Cara, vocês viram aquele lance no final do quarto período entre Pistons e Cavaliers? O Ausar Thompson fez uma defesa absurda no Donovan Mitchell, roubou a bola, e aí na correria pela bola solta o Jarrett Allen trombou com o Thompson a uns 9 metros da cesta. Na hora eu pensei: “Putz, falta clara no Allen”. Mas o árbitro Tony Brothers, que tava praticamente do ladinho, não apitou nada.
A galera do Detroit ficou P da vida — e eu entendo. O técnico J.B. Bickerstaff não poupou palavras: “Ele fez falta no Ausar. Claro. Derrubou ele quando estava indo para a bola solta. Em qualquer situação de jogo, isso é difícil”.
NBA bate o martelo: não foi falta mesmo
Aí que vem o plot twist. A NBA divulgou o relatório dos últimos dois minutos e… bancou o Brothers! Segundo eles, foi “não marcação correta”. A justificativa foi que “Allen (CLE) e Thompson (DET) legalmente se dirigiram para o mesmo local enquanto perseguiam a bola solta [antes de qualquer jogador ter posse], e ambos perderam o equilíbrio devido ao contato marginal”.
Sinceramente? Eu assisti umas cinco vezes e ainda acho que foi falta. Mas né, quem sou eu perto dos experts da liga, não é? (risos) O próprio Brothers explicou depois: “Durante a jogada ao vivo, ambos os jogadores estavam indo atrás da bola e houve contato incidental com as pernas sem nenhum jogador ter posse de bola”.

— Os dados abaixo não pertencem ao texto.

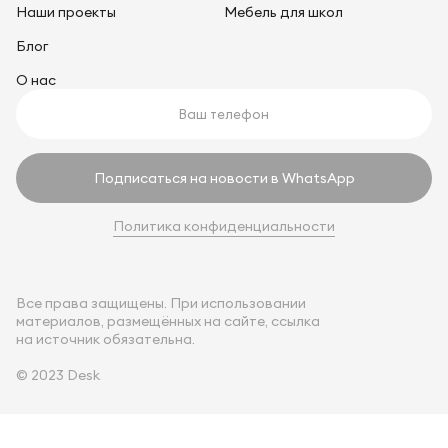
Наши проекты
Мебель для школ
Блог
О нас
Подписаться на новости в WhatsApp
Политика конфиденциальности
Все права защищены. При использовании
материалов, размещённых на сайте, ссылка
на источник обязательна.
© 2023 Desk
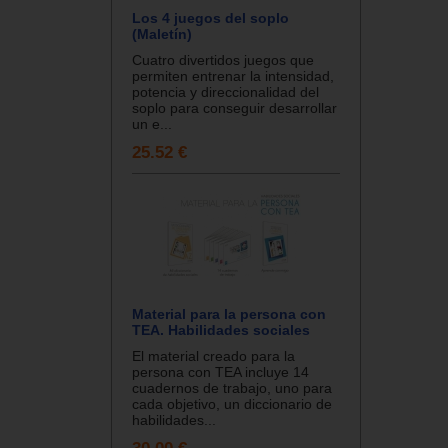
Los 4 juegos del soplo
(Maletín)
Cuatro divertidos juegos que
permiten entrenar la intensidad,
potencia y direccionalidad del
soplo para conseguir desarrollar
un e...
25.52 €
Material para la persona con
TEA. Habilidades sociales
El material creado para la
persona con TEA incluye 14
cuadernos de trabajo, uno para
cada objetivo, un diccionario de
habilidades...
30.00 €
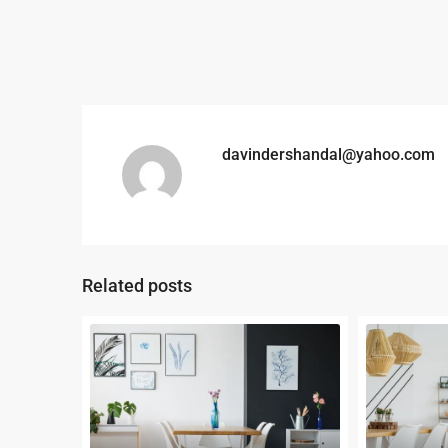
davindershandal@yahoo.com
Related posts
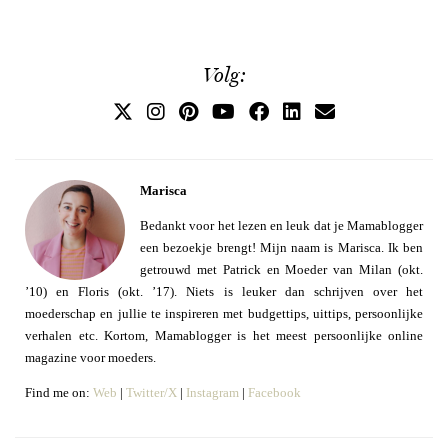
Volg:
Marisca
Bedankt voor het lezen en leuk dat je Mamablogger
een bezoekje brengt! Mijn naam is Marisca. Ik ben
getrouwd met Patrick en Moeder van Milan (okt.
’10) en Floris (okt. ’17). Niets is leuker dan schrijven over het
moederschap en jullie te inspireren met budgettips, uittips, persoonlijke
verhalen etc. Kortom, Mamablogger is het meest persoonlijke online
magazine voor moeders.
Find me on:
Web
|
Twitter/X
|
Instagram
|
Facebook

Cleveland aproveita e vira o jogo
O que me impressiona mesmo é como os Cavs conseguiram virar esse jogo. Estavam perdendo por 9 pontos nos últimos três minutos — uma diferença que normalmente é sentença de morte nos playoffs. Mas não desistiram, empataram, e na prorrogação fecharam 117-113.
Agora Cleveland lidera a série por 3-2 e pode fechar em casa na sexta-feira. E olha, depois de um susto desses, qualquer vantagem de quadra vira ouro. Vocês acham que Detroit consegue forçar um jogo 7 ou os Cavs vão finalizar logo em casa mesmo?
O que mais me chama atenção é que esses lances sempre geram polêmica — e sempre vão gerar. Basketball é um esporte de muito contato, especialmente quando a bola tá solta e todo mundo sai correndo que nem maluco atrás dela. A diferença entre “jogada normal” e “falta” às vezes é questão de milímetros.